Die Weiterentwicklung und die Umsetzung automatisierter und kundenzentrierter Prozesse für den Vertrieb und die Verwaltung treiben wir dabei stetig voran. Im Jahr 2025 konnten wir unsere Kreditnehmereinheiten global integrieren und die technischen Voraussetzungen für die Erneuerung der Leasingplattform schaffen.


Von zentraler Bedeutung ist dabei die grenke digital GmbH, die technische Digitalkompetenzen bündelt und Systemlösungen für uns und unser Ökosystem entwickelt. Die grenke digital GmbH hat im Juni 2025 mit der Übernahme der B2F S.r.l. ein in Italien ansässiges Dienstleistungsunternehmen hinzugewonnen, welches über Technologieplattformen verfügt, die auf die Integration von Bezahllösungen in eCommerce-Shops spezialisiert sind. Mit dieser Akquisition stärken wir die Möglichkeiten zur Integration von eCommerce, und wir können dadurch Leasing im Onlineshopping direkt als zusätzliche Zahlungsoption anbieten. Im Jahr 2025 waren rund 195 Personen in der grenke digital GmbH beschäftigt (Vorjahr: 190). Im Jahr 2025 wurden Entwicklungskosten in Höhe von 6,6 Mio. EUR (Vorjahr: 2,0 Mio. EUR) aktiviert. Die Abschreibungen auf selbst erstellte Software beliefen sich auf 2,7 Mio. EUR (Vorjahr: 4,0 Mio. EUR).
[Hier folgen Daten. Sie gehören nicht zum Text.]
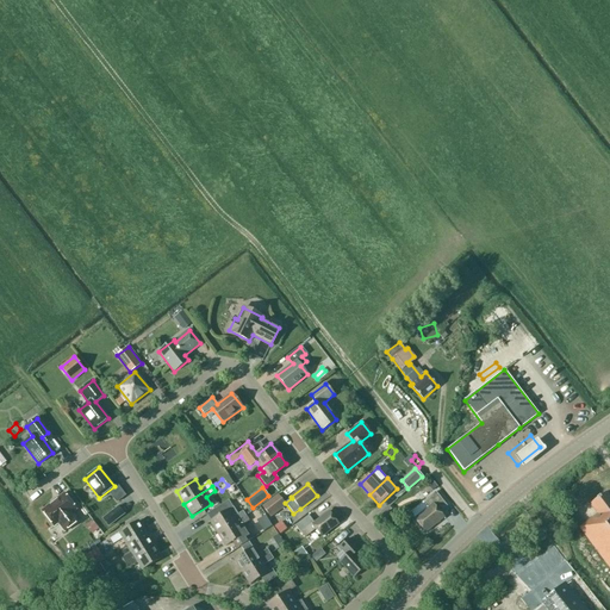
[(435,492),(423,502),(428,508),(415,520),(425,533),(443,517),(440,511),(447,505),(435,492)]
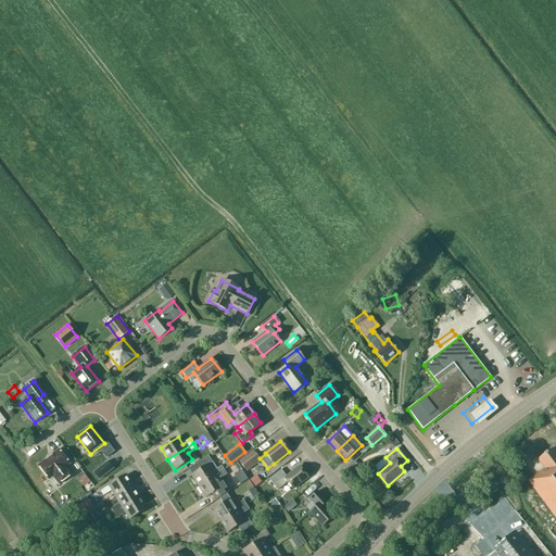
[(555,518),(555,452),(553,449),(538,459),(544,469),(528,481),(555,518)]
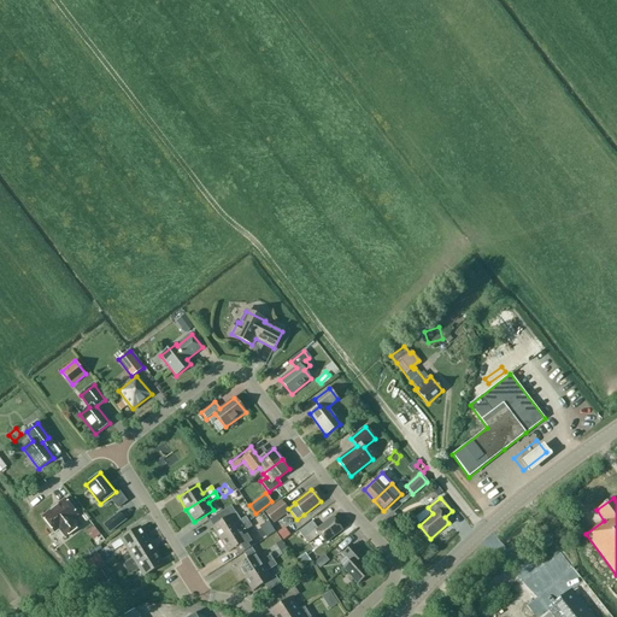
[(65,538),(80,527),(74,518),(77,516),(64,499),(41,517),(54,533),(58,530),(65,538)]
Darüber hinaus nehmen wir Leistungen Dritter für Forschungs- und Entwicklungszwecke in Anspruch. Diese fielen im Berichtsjahr 2025 im Wesentlichen im Zusammenhang mit IT-Projekten an und betrugen 19,4 Mio. EUR (Vorjahr: 15,8 Mio. EUR). Davon wurden 4,3 Mio. EUR (Vorjahr: 1,0 Mio. EUR) aktiviert.